The universe is an enormous direct product of representations of symmetry groups.
Steven Weinberg
40.
We have simply arrived too late in the history of the universe to see this primordial simplicity easily... But although the symmetries are hidden from us, we can sense that they are latent in nature, governing everything about us. That's the most exciting idea I know: that nature is much simpler than it looks. Nothing makes me more hopeful that our generation of human beings may actually hold the key to the universe in our hands - that perhaps in our lifetimes we may be able to tell why all of what we see in this immense universe of galaxies and particles is logically inevitable.
Steven Weinberg
41.
Though aware that there is nothing in the universe that suggests any purpose for humanity, one way that we can find a purpose is to study the universe by the methods of science, without consoling ourselves with fairy tales about its future, or about our own.
Steven Weinberg
42.
They felt that science would be corrosive to religious belief and they were worried about it. Damn it, I think they were right. It is corrosive to religious belief and it's a good thing.
Steven Weinberg
43.
I'm offended by the kind of smarmy religiosity that's all around us, perhaps more in America than in Europe, and not really that harmful because it's not really that intense or even that serious, but just... you know after a while you get tired of hearing clergymen giving the invocation at various public celebrations and you feel, haven't we outgrown all this?
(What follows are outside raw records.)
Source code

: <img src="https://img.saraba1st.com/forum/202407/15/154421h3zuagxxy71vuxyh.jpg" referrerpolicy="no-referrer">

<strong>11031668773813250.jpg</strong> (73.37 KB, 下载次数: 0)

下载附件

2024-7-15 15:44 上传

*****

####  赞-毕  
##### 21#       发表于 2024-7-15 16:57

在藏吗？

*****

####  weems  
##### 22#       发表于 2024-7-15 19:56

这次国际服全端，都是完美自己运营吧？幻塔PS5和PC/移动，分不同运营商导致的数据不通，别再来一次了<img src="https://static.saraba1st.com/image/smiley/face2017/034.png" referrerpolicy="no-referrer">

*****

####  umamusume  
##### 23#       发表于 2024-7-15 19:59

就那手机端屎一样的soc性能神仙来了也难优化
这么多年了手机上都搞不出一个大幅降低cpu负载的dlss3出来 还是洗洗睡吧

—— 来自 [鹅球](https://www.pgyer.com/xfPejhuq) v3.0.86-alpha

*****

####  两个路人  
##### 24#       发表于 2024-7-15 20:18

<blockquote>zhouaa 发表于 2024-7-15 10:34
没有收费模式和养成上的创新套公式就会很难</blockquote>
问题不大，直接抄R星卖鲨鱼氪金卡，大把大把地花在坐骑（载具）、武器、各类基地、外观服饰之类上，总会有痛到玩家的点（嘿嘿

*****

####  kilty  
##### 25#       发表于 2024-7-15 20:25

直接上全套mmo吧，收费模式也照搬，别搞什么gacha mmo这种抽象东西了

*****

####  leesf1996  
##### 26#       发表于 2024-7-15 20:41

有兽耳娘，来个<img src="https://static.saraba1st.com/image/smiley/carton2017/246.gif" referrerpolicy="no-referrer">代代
Do we have to listen to this?
Steven Weinberg
44.
It seems that scientists are often attracted to beautiful theories in the way that insects are attracted to flowers — not by logical deduction, but by something like a sense of smell.
Steven Weinberg
45.
If you have bought one of those T-shirts with Maxwell's equations on the front, you may have to worry about its going out of style, but not about its becoming false. We will go on teaching Maxwellian electrodynamics as long as there are scientists.
Steven Weinberg
46.
As for me, I have just enough confidence about the multiverse to bet the lives of both Andrei Linde and Martin Rees’s dog.
Steven Weinberg
47.
Our job in physics is to see things simply, to understand a great many complicated phenomena in a unified way, in terms of a few simple principles.
Steven Weinberg
48.
Quantum field theory, which was born just fifty years ago from the marriage of quantum mechanics with relativity, is a beautiful but not very robust child.
Steven Weinberg
49.
If (the antiproton) had not been discovered, the foundations of physics really would have crumbled.
Steven Weinberg
50.
It is almost irrestible for humans to believe that we have some special relation to the universe, that human life is not just a more-or-less farcical outcome of a chain of accidents reaching back to the first three minutes, but that we were somehow built in from the beginning.